Now you can navigate to your directory of choice and check it for duplicate files by typing

Code: Select all

duplicates
. This will check all subdirectories too.
This is good for finding duplicate pictures and mp3's etc. It is not a good idea to delete duplicate files from themes and icon sets etc.
Just delete stuff that you have put there.
I always find a lot of duplicates in my Downloads directory..

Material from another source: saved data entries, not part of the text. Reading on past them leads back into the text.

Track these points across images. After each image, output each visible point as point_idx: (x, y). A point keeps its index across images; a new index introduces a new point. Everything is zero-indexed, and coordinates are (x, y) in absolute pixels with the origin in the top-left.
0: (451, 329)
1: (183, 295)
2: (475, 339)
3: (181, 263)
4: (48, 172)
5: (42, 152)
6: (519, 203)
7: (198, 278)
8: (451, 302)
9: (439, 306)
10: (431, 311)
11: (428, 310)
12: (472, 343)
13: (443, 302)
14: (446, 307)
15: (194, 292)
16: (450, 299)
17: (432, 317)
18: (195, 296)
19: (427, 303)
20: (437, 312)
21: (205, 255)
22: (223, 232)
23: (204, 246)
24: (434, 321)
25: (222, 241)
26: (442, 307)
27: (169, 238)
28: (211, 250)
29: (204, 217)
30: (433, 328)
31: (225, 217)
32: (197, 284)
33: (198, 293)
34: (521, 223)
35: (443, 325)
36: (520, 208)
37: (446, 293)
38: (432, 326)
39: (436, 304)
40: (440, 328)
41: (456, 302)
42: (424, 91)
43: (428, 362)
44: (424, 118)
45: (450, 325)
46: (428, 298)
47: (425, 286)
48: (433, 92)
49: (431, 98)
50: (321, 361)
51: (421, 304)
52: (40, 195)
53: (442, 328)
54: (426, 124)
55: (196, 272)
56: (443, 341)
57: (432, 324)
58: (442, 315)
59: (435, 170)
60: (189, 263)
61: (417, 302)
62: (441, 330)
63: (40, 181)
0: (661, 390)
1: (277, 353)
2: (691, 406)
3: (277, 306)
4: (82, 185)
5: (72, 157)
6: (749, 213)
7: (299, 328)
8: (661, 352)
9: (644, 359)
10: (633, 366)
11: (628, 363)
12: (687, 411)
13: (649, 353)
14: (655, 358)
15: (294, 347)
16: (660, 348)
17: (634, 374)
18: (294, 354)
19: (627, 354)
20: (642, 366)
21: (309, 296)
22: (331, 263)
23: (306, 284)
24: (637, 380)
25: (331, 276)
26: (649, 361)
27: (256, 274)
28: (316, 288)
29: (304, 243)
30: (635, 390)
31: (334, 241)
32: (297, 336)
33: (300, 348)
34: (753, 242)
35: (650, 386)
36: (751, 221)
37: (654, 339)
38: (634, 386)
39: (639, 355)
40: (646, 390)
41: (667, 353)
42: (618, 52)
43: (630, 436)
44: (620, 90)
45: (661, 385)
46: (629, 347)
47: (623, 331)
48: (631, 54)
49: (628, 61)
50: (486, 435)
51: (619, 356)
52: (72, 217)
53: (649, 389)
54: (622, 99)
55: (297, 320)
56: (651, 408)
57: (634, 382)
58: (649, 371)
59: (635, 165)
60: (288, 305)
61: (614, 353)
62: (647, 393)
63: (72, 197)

Now if you want to find and delete duplicate files in one operation you could enter this command:

Code: Select all

find -not -empty -type f -printf "%s\n" | sort -rn | uniq -d |  xargs -I{} -n1 find -type f -size {}c -print0 | xargs -0 md5sum | sort | uniq -w32 --all-repeated=separate | cut -f3-100 -d ' ' | tr '\n.' '\t.' | sed 's/\t\t/\n/g' | cut -f2-100 | tr '\t' '\n' | perl -i -pe 's/([ (){}-])/\\$1/g' | perl -i -pe 's/'\''/\\'\''/g' | xargs -pr rm -v

Enter y to confirm that all findings should be deleted. This is probably not a smart thing to do - and dangerous.
No risk - no fun though :berserkf

Re: Finding duplicate files

Posted: 29 Oct 2017, 10:07
by viking60
To find and delete duplicate files; you can also install fdupes.

You need to enter a directory

Code: Select all

fdupes ~/Downloads

This will find all duplicates in your Download directory.

To delete them you can do a:

Code: Select all

fdupes -d ~/Downloads

This will present you with a list of how many duplicates you want to preserve. Typing 1 (one) will preserve one copy.

You will have to do this for every duplicate found.

If you want to scan and remove recursively you can use the -r switch:

Code: Select all

fdupes -rd ~/Downloads


To see the size of the duplicates you can use the -S switch:

Code: Select all

fdupes -S ~/Downloads